## Exercise aim
Count the lines below that contain the string "للجنسين", treating uppercase and lowercase as different, and give only the number.

*** Exercise data ***

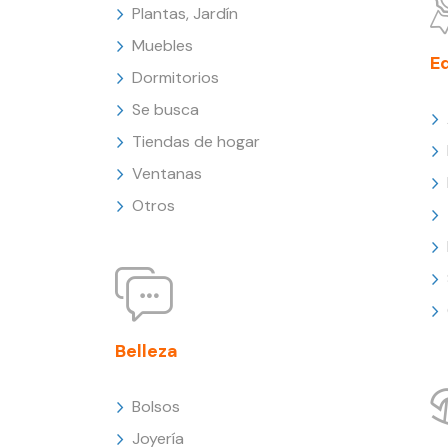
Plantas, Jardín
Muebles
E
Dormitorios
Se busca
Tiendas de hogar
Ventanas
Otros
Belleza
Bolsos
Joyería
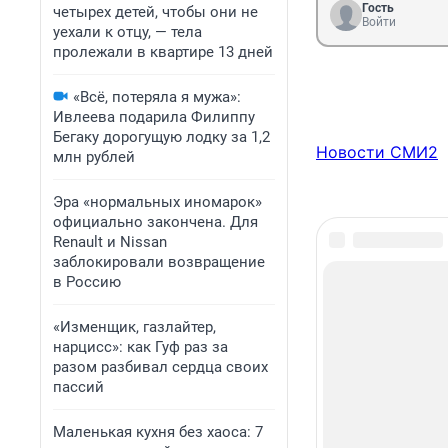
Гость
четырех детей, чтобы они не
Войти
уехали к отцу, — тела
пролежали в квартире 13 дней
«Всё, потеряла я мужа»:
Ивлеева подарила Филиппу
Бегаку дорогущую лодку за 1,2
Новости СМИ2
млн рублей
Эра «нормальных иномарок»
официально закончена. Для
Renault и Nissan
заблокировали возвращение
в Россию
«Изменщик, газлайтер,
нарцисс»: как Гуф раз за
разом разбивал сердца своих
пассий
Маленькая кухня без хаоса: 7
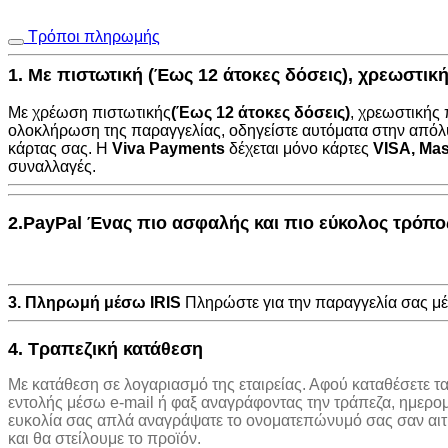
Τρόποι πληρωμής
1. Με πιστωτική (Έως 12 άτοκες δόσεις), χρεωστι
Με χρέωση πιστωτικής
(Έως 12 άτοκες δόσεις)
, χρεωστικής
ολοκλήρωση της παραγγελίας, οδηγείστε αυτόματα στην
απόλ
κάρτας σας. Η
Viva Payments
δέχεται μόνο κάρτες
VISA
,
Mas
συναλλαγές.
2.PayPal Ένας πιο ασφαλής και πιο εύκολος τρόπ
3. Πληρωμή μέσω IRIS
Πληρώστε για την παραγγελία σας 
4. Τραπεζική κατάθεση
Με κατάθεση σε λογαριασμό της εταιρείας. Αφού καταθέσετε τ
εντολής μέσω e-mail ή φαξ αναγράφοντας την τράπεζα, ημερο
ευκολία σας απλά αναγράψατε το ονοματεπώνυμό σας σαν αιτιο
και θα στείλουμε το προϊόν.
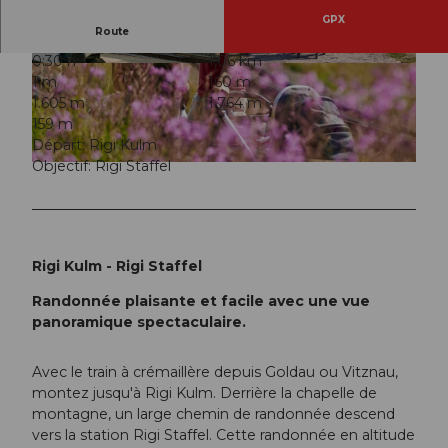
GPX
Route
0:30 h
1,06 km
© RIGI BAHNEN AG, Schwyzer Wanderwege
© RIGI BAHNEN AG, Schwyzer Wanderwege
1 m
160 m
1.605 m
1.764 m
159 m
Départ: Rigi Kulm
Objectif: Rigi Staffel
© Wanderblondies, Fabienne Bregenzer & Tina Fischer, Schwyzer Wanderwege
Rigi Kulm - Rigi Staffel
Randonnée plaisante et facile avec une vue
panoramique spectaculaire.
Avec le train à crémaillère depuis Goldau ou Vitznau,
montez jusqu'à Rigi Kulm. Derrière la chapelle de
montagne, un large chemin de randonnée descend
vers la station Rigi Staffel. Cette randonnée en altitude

***
*** Exercise data ***

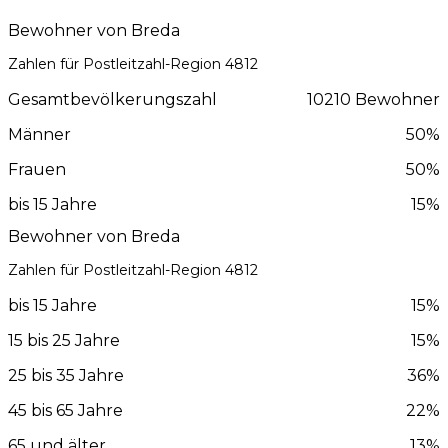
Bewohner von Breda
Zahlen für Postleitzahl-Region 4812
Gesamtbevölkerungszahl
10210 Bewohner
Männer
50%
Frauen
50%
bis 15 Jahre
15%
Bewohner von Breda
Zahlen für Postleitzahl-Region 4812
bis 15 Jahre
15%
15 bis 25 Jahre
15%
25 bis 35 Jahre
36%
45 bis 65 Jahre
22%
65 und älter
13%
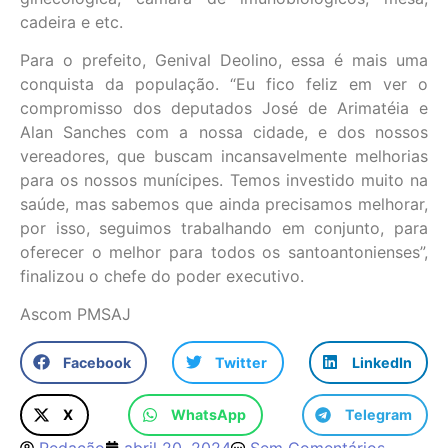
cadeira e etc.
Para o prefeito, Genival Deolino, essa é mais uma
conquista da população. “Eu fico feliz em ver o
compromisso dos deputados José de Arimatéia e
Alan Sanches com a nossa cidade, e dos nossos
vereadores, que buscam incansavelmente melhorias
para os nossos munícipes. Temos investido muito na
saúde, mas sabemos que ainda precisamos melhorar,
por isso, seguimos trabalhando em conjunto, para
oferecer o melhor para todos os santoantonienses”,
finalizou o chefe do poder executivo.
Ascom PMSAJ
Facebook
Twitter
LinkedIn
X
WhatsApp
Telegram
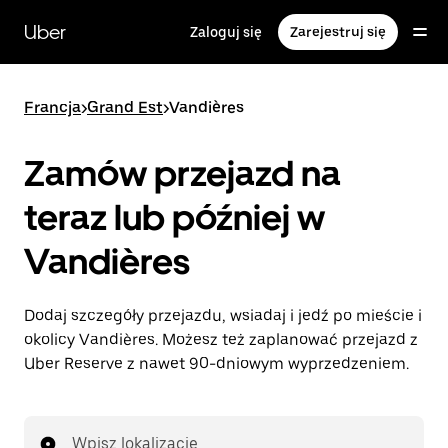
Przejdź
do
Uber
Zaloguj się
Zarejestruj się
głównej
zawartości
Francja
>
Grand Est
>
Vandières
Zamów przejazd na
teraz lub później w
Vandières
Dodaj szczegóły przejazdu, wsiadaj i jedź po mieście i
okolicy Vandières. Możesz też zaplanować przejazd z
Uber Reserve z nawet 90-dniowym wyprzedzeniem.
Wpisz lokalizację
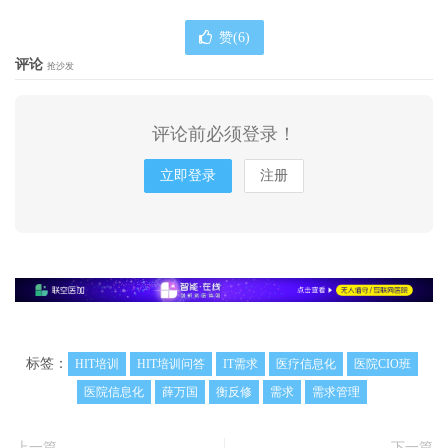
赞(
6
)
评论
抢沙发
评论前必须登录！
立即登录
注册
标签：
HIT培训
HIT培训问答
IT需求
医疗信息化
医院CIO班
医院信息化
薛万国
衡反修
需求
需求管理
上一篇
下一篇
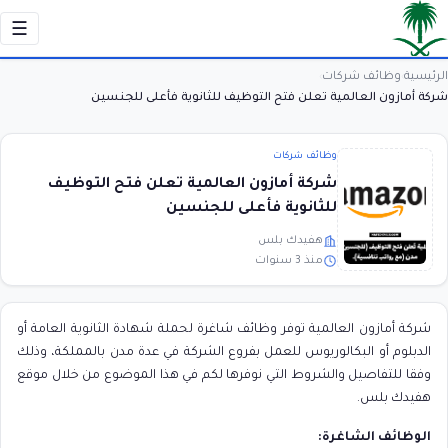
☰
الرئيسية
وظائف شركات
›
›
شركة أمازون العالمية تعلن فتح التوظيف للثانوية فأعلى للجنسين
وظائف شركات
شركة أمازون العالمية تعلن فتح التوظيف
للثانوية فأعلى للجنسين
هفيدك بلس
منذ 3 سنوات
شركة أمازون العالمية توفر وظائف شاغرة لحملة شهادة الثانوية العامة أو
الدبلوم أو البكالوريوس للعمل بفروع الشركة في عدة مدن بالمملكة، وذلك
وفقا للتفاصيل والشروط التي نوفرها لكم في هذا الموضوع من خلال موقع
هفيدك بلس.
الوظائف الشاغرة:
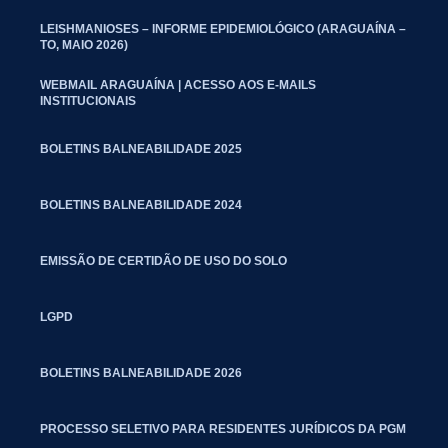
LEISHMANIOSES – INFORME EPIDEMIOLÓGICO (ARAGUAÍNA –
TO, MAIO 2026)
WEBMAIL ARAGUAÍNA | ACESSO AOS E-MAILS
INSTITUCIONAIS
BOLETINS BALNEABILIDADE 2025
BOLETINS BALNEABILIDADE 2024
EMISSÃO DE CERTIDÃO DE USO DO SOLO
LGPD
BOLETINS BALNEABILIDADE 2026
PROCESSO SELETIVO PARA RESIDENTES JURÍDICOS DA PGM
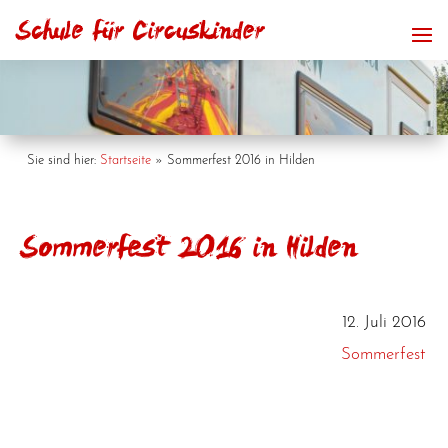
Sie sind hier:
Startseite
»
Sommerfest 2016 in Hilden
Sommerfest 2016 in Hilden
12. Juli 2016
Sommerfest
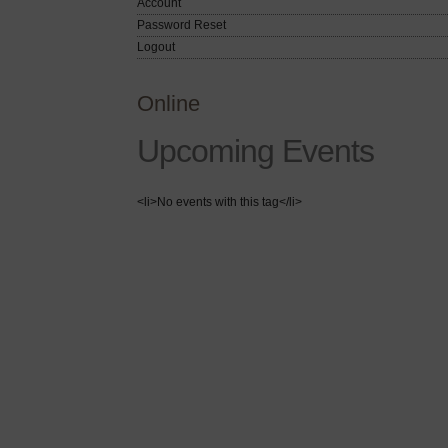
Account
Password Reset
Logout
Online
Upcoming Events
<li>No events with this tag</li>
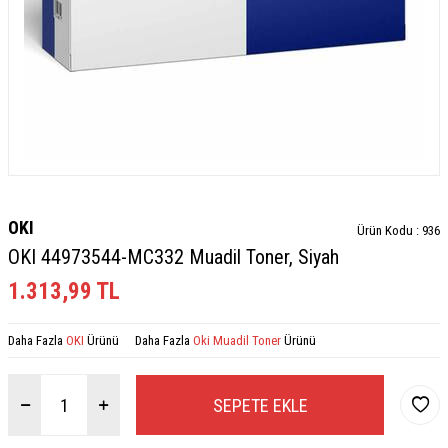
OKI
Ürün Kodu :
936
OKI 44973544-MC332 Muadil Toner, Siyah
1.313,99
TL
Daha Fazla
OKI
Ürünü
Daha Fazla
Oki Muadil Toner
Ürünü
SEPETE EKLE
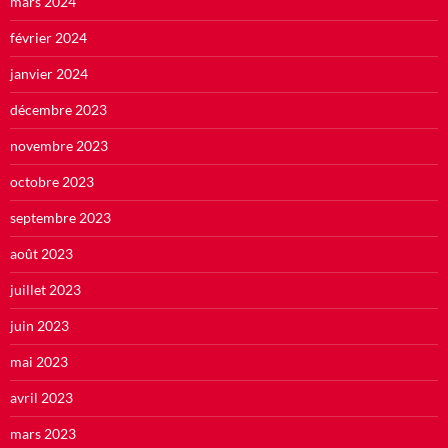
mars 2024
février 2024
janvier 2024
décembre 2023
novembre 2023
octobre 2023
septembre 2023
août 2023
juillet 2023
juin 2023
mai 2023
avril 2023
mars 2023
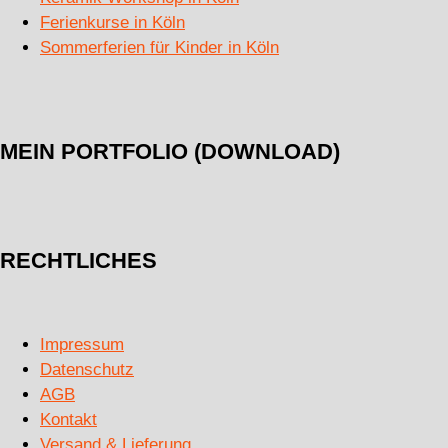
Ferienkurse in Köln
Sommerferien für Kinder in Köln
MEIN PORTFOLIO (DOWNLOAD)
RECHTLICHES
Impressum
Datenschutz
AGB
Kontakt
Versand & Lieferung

***

## Solution to this task
2